Rabu, 26 Maret 2008

EFEK RUMAH KACA

Efek Rumah Kaca

Penyebab

Efek rumah kaca (green house effect) disebabkan karena naiknya konsentrasi gas karbondioksida (CO2) dan gas-gas lainnya di atmosfer dan gas-gas lainnya seperti (SO2), nitrogen oksida (NO), nitrogen dioksida (NO2), gas metan (CH4), kloroflourokarbon (CFC) di atmosfir. Kenaikan konsentrasi CO2 itu sendiri disebabkan oleh kenaikan berbagai jenis pembakaran di permukaan bumi seperti pembakaran bahan bakar minyak (BBM), batu bara, dan bahan-bahan organik lainnya yang melampaui kemampuan permukaan bumi antuk mengabsorpsinya. Bahan-bahan di permukaan bumi yang berperan aktif untuk mengabsorpsi hasil pembakaran tadi ialah tumbuh-tumbuhan, hutan, dan laut.

Energi yang diabsorpsi dipantulkan kembali dalam bentuk radiasi infra merah oleh awan dan permukaan bumi. Hanya saja sebagian sinar infra merah tersebut tertahan oleh awan, gas CO2, dan gas lainnya sehingga kembali ke permukaan bumi.

Kapan kita melepas Gas Rumah Kaca? (gas-gas di atmosfer yang memiliki kemampuan untuk menyerap radiasi matahari yang dipantulkan oleh bumi sehingga bumi menjadi semakin panas)
Kapan saja kamu ….

Nonton TV
Memasang AC
Menyalakan Lampu
Menggunakan pengering Rambut
Mengendarai Mobil
Bermain Video Game
Menyalakan Radio
Mencuci atau Mengeringkan Pakaian dengan Mesin
Menggunakan Microwave / Oven

Setiap melakuan hal itu kita membutuhkan tenaga listrik dan listrik dihasilkan melalui pembangkit listrik power plant yang sebagian besar menggunakan batubara dan minyak bumi. Selain itu menggunakan/membeli barang-barang produksi pabrik dapat menambah GKR karena proses produksinya melepas GRK ke udara.

Akibat

Meningkatnya suhu permukaan bumi akan mengakibatkan adanya perubahan iklim yang sangat ekstrim di bumi. Hal ini dapat mengakibatkan terganggunya hutan dan ekosistem lainnya, sehingga mengurangi kemampuannya untuk menyerap karbon dioksida di atmosfer, padahal karbon dioksida mempunyai sifat menyerap sinar (panas) matahari yaitu sinar inframerah -sehingga temperatur udara menjadi lebih tinggi karenanya.

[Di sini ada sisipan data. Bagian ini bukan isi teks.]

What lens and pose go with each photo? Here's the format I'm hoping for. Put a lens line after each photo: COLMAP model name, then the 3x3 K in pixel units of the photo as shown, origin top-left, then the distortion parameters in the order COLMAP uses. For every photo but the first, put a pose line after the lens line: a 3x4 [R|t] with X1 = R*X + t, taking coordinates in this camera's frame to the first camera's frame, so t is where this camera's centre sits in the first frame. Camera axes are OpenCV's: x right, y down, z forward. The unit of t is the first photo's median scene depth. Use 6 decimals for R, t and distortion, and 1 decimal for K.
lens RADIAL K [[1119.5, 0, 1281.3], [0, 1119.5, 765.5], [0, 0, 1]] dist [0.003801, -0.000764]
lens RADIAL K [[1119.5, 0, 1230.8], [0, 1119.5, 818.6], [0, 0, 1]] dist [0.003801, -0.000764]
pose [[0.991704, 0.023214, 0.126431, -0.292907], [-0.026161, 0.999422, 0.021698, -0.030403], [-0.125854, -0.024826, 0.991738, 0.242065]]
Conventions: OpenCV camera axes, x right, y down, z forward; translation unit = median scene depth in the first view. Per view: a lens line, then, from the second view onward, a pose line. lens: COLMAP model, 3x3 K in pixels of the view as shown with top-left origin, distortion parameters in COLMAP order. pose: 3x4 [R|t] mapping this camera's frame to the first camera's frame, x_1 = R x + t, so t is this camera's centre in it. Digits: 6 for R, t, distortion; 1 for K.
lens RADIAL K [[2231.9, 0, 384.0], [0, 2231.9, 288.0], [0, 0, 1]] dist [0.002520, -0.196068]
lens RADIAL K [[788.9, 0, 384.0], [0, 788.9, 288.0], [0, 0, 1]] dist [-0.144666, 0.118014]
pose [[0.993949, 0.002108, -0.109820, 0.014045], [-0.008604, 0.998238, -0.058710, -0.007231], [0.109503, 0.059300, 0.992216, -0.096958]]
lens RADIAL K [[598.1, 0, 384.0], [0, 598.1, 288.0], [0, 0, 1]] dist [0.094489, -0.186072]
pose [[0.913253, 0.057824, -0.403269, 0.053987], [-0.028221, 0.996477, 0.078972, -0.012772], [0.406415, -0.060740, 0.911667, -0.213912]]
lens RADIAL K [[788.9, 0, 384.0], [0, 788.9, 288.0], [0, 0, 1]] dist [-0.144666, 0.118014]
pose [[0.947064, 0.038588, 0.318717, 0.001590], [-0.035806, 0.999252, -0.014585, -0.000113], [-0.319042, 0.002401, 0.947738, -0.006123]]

Selain itu dapat menimbulkan hancurnya gunung-gunung es di kutub yang akan mengakibatkan naiknya permukaan air laut. Efek rumah kaca juga akan mengakibatkan meningkatnya suhu air laut sehingga air laut mengembang dan terjadi kenaikan permukaan laut yang mengakibatkan negara kepulauan akan mendapatkan pengaruh yang sangat besar.

Solusi

1. Hemat Penggunaan Listrik dan Bahan Bakar

Matikan lampu, televisi, dan komputer ketika selesai menggunakannya.
Naik Sepeda, Bis, dan Jalan Kaki, dengan sekali-sekali naik bis, mengendarai sepeda, atau berjalan kaki, kita sudah menghemat penggunaan energi fossil.
Penggunaan emisi gas karbon dioksida, mobil-mobil yang boros bahan bakar sebaiknya lebih diefisienkan. Kita juga dapat mengganti bahan bakar minyak dengan tenaga tata surya yang ramah lingkungan.

2. Penanaman Pohon

Menanam pohon di rumah dan sekolah adalah kegiatan yang menyenangkan dan salah satu cara yang bail untuk mereduksi gas rumah kaca. Pohon mengabsorbsi CO2 dari udara.

3. Daur Ulang

Mendaur ulang kaleng, botol, kantong plastik, dan Koran dapat mengurangi jumlah sampah yang dibuang ke tempat pembuangan sampah dan membantu penyelamatan sumber daya alam, seperti pohon, minyak bumi, dan bahan metal seperti alumunium.

4. Ketika belanja, Belilah Barang yang Ramah Lingkungan

Salah satu cara untuk mengurangi pelepasan GRK ke atmosfir adalah membeli produk yang hemat energy. Kita dapat membantu menghemat energi dengan menggunakan mobil yang lebih sedikit menggunakan bahan bakar. Beberapa benda, seperti komputer, TV, Stereo, dan VCR mencantumkan label bertuliskan \"Energy\" dengan gambar sebuah bintang. Produk dengan label ENERGY STAR® dibuat untuk menghemat energi. Membeli produk ini akan membantu pelestarian lingkungan.